Where the listing below has a line with "O conceito desenvolvido concebe a", write out exactly that line and every line after it, stopping after the line with "essenciais da proporção, harmonia e escala".

◆ **Stored data**
= = = =
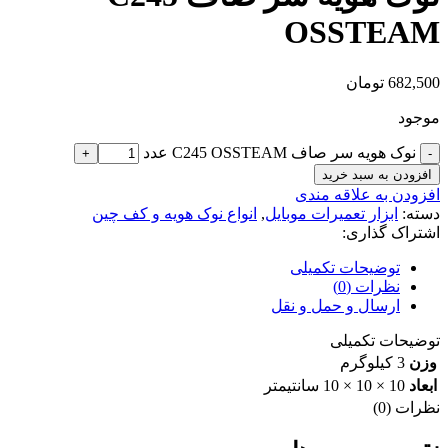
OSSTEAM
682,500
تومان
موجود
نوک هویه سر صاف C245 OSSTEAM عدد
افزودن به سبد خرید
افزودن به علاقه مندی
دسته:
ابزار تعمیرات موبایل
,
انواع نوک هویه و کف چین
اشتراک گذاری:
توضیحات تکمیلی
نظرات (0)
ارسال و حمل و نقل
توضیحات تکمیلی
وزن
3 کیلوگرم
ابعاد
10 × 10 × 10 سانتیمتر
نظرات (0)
= = = =
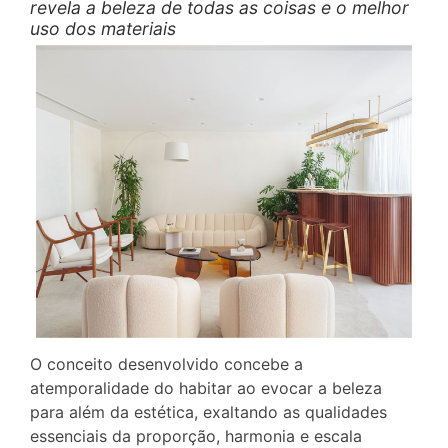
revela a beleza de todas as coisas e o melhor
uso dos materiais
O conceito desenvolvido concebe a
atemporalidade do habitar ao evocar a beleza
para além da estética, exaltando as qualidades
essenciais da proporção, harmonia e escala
= = = =
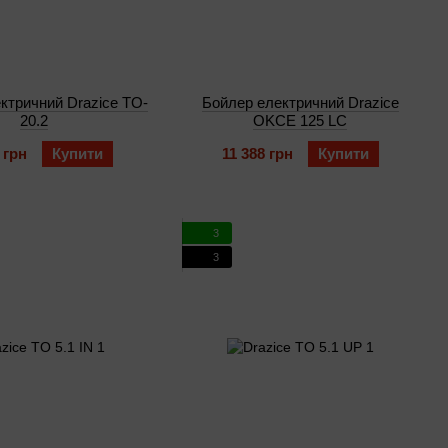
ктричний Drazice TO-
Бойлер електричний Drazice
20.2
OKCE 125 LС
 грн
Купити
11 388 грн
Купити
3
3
= = = =
◆ **Answer section**
O conceito desenvolvido concebe a
atemporalidade do habitar ao evocar a beleza
para além da estética, exaltando as qualidades
essenciais da proporção, harmonia e escala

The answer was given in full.